Les termes de modèle et de modélisation sont, depuis quelques décennies, omniprésents dans la littérature scientifique et en particulier celle des sciences du langage, de l’homme et de la société. Quel sens donner à ce phénomène ?

Même si, dans certains cas, c’est la définition « classique », telle que proposée par la philosophie des sciences qui est utilisée, à savoir le modèle comme instance intermédiaire de validation empirique d'une théorie, le terme de modèle se substitue souvent à ceux de théorie, système, schéma ou méthode et reçoit des acceptions variables visant à combler le fossé entre enquête empirique et réflexion théorique. La modélisation, quant à elle, tient souvent moins à la mathématisation des savoirs qu’à des modes distincts de mise en oeuvre tels que figurer, interpréter et simuler.
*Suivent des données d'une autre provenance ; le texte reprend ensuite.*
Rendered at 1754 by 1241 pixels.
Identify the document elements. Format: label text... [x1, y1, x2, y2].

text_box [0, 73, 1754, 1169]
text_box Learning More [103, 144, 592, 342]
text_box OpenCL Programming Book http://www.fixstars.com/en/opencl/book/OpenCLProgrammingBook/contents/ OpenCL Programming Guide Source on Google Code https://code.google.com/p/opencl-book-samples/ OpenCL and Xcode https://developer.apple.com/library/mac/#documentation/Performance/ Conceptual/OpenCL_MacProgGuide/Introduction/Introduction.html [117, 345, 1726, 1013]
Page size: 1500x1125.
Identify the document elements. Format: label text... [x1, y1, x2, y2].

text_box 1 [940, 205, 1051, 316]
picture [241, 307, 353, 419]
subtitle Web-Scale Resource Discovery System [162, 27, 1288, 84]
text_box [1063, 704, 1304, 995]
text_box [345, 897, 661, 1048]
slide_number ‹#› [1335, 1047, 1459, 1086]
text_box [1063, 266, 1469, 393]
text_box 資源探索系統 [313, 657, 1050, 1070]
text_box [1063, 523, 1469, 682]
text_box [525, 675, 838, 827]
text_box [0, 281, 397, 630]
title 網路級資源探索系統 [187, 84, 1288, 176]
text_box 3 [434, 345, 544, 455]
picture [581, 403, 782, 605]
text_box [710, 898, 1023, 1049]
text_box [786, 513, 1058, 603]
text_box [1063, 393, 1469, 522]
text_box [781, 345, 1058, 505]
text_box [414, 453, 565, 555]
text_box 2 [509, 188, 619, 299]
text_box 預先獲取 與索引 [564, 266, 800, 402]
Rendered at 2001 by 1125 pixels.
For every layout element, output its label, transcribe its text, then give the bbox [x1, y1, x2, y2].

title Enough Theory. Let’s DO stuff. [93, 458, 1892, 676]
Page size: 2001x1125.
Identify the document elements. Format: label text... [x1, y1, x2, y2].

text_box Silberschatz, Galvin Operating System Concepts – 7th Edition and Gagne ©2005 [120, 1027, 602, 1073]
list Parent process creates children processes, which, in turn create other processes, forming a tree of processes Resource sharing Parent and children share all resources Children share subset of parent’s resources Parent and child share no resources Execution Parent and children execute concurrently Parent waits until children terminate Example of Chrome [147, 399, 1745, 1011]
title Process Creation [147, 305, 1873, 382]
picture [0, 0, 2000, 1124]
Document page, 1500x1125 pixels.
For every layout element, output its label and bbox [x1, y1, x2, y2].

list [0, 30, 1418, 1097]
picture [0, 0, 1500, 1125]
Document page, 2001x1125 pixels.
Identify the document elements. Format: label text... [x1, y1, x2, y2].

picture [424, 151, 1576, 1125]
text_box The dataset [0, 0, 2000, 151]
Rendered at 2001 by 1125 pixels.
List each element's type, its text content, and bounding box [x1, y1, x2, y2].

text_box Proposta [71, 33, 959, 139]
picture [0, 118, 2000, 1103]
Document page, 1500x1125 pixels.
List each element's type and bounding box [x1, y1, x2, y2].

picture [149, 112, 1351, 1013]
L'ouvrage  Modélisation et sciences humaines. Figurer, interpréter, simuler (Paris, L’Harmattan, 2016) se propose d’établir un état des lieux et des usages. Qu’appelle-t-on modèle ? Faut-il restreindre ce terme à un certain type de généralisation ? Les sciences humaines, ou certaines sciences humaines, ont-elles développé des types de modélisation spécifiques ? Comment les modèles sont-ils produits, empruntés, abandonnés ? Cette réflexion sur les modèles et la modélisation, menée sur les plans historique et épistémologique dans des domaines variés tels que la linguistique, l’histoire de la grammaire, la philosophie du langage, la géographie, la psychologie, l’économie, l’histoire de l’art, a permis d’ouvrir un espace commun pour ces disciplines et plus généralement pour l’ensemble des sciences humaines.